The act of accusation reduces the complex problem only the wise can debate to a simple matter of assessing honesty. Whoever seems to have the nobler motive is ergo the one telling the truth.

* * * *

In my life, I have noticed that the Leftist side of the debate is always, always, always accompanied by an accusation against their opposition’s motive. This is as true of, for example, staunchly Catholic socialists as for staunchly atheist semi-Fabians. It does not matter what their opinions and beliefs are on other topics, if they are Left -leaning in politics, they accuse and they believe accusations related to the one thing no man knows of any other man, and not even angels,  but God alone: the secret motives in the hidden heart. It is as if they think themselves telepaths. And yet their telepathy is strangely one-sided: they can only pick up negative thought waves. They only ever level accusations of vile and hateful motives. They never make the accusation, and it seems as if they cannot imagine, a sincere and yet mistaken opposition to their creed.

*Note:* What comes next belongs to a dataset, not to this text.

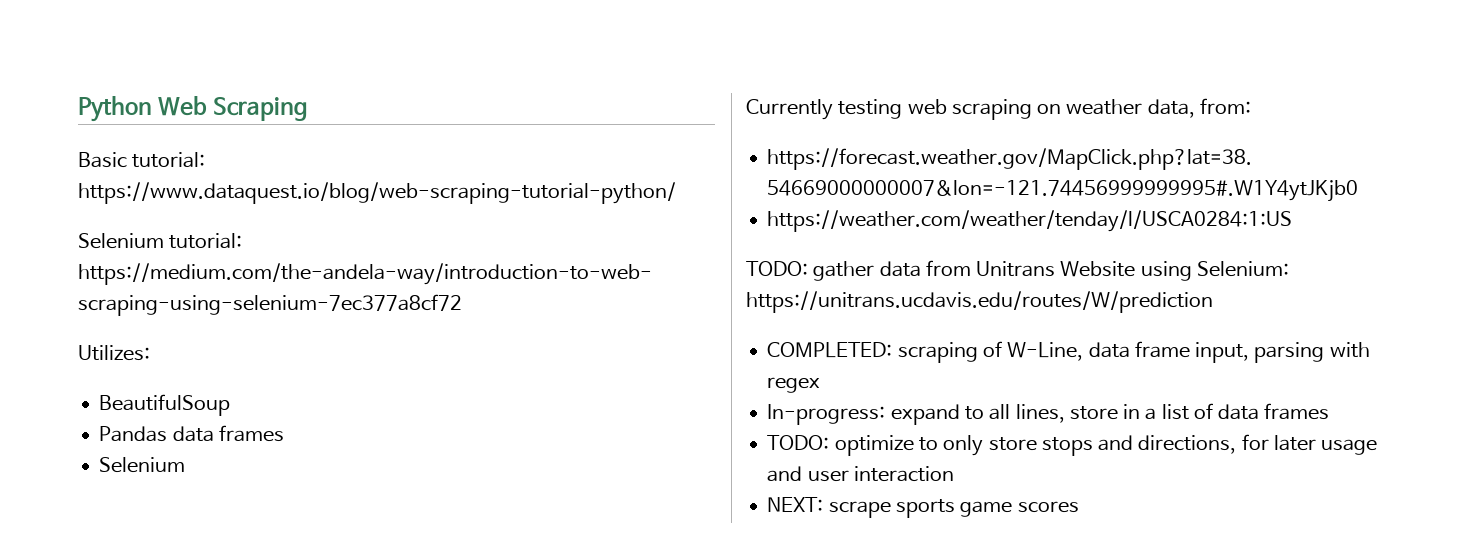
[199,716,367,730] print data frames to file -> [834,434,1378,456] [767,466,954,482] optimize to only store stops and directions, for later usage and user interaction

I assume so widespread an effect must have a widespread cause. I think it is a specific case of the general problem I mentioned above: no one in a democracy would like the laws to be debated and decided by legal experts alone. That cuts against the grain of the democratic spirit. And yet no one aside from libertarians advocates having the laws be so few, so simple, and so plain that every man can understand them. So the solution for non-libertarians is to advocate having complex laws and codes and regulations directed to goals simple and plain enough that every man can understand the goal of the laws, even if he cannot understand the laws. The camps then fall into the more experienced, who know how often good intentions go astray, and who believe that whatever you reward, you encourage; and the less experienced, who believe good intentions are or should be sufficient.

For this reason, no discussions between the two camps can proceed until and unless each apprehends the starting point, the assumptions, of the other. To the Inexperienced, the fact that the well intentioned plans have no good results is irrelevant, if not impertinent. To the Experienced, the unwillingness of the Inexperienced to distinguish productive from counterproductive is maddening, if not madness.

But of the two, the Inexperienced fall prey more easily to rhetoric and demagoguery, since any cause can the attached to an allegedly noble motive, and even the opposite causes and be, at one time or another, supported by the enthusiasm of the selfsame high motive.

For this reason you see the same parties who feared global cooling in the 1970’s, and suggested the sacrifice of Western industrial luxuries as a solution, feared the opposite problem of global warming in the 2000’s, but suggested the self same solution. It was the sacrifice that was seen as noble and well intentioned, and no relation to the real world was needed or desired.

In short, anything, any bill of goods, can be sold as well intentioned, from killing babies in the womb to overthrowing laws and customs, to making war, to surrendering without war, to feeding the poor, to enslaving the poor — anything can be said to be prompted by a good motive once only the motive matters.